Gastric cancer (GC) is the fifth most commonly diagnosed malignant disease and the third leading cause of cancer‑related deaths worldwide. Recently, numerous microRNAs (miRNAs) have been determined to contribute to GC initiation and progression, suggesting that miRNAs may be developed as effective diagnostic and prognostic molecular biomarkers and can be investigated as therapeutic targets for patients with this disease. Therefore, further investigation of the miRNAs involved in GC development represents an opportunity to improve the prognosis of GC patients. miRNA‑454 (miR‑454) is abnormally expressed in multiple types of human cancer. However, the expression pattern, biological roles and underlying mechanism of miR‑454 in GC remain unclear and require further investigation. In the present study, we assessed miR‑454 expression in GC tissues and cell lines. We also explored the effects of miR‑454 on the biological behaviours of tumour cells and the underlying molecular mechanisms of miR‑454. The results revealed that miR‑454 was significantly downregulated in GC tissues and cell lines.
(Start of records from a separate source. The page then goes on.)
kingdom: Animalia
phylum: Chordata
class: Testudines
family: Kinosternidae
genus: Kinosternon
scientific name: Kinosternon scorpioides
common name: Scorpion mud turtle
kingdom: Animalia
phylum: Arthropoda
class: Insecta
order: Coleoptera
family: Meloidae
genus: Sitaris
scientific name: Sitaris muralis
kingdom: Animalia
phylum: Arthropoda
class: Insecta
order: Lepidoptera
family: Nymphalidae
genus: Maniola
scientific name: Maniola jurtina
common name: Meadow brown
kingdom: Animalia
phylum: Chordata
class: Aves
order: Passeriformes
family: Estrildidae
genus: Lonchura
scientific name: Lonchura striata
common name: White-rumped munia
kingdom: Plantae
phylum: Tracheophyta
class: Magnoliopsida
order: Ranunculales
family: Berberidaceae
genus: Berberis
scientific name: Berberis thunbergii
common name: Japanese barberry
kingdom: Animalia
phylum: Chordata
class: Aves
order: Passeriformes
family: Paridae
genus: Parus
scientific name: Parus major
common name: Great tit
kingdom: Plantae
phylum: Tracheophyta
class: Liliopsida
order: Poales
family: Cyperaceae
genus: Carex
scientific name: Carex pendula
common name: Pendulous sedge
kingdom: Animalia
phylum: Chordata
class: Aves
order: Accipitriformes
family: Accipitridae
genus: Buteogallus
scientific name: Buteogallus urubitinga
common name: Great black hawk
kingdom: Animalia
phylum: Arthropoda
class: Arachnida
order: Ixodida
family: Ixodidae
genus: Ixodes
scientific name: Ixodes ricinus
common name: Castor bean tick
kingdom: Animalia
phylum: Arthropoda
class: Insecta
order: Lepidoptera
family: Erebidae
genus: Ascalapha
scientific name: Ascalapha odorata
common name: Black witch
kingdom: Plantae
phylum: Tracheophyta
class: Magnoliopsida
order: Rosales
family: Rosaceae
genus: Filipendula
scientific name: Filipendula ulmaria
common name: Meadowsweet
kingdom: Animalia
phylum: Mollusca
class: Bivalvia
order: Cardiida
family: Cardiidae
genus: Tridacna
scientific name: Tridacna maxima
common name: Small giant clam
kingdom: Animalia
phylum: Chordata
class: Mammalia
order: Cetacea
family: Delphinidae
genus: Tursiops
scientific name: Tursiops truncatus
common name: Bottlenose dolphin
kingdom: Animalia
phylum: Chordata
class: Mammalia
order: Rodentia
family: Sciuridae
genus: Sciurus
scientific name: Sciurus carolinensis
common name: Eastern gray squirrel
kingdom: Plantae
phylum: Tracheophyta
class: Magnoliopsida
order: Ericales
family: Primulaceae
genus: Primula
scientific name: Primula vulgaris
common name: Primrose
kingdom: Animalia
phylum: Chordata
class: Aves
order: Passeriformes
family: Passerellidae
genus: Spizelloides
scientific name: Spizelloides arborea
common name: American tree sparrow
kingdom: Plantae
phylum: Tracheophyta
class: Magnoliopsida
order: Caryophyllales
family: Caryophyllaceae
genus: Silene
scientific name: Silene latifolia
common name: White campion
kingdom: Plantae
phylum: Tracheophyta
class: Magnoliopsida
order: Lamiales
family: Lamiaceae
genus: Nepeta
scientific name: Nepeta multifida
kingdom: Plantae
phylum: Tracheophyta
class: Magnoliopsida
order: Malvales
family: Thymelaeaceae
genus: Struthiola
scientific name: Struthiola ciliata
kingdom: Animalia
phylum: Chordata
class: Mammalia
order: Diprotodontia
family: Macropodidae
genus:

Low miR‑454 expression was positively associated with lymph node metastasis, invasive depth and TNM stage. Additionally, upregulation of miR‑454 inhibited cell proliferation and invasion and induced the apoptosis of the GC cells. Subsequently, mitogen‑activated protein kinase 1 (MAPK1) was identified as a direct target of miR‑454. MAPK1 was upregulated in GC tissues and was found to be negatively correlated with the miR‑454 expression level. Downregulation of MAPK1 also suppressed GC cell proliferation and invasion and increased apoptosis, thereby resembling the suppressive effects of miR‑454 overexpression in GC. Moreover, upregulation of MAPK1 reversed the tumour‑suppressive effects of miR‑454 in GC. Collectively, our data demonstrated that miR‑454 may play tumour‑suppressing roles in GC through the regulation of MAPK1, suggesting that miR‑454 may be a novel biomarker and therapeutic target for patients with this disease.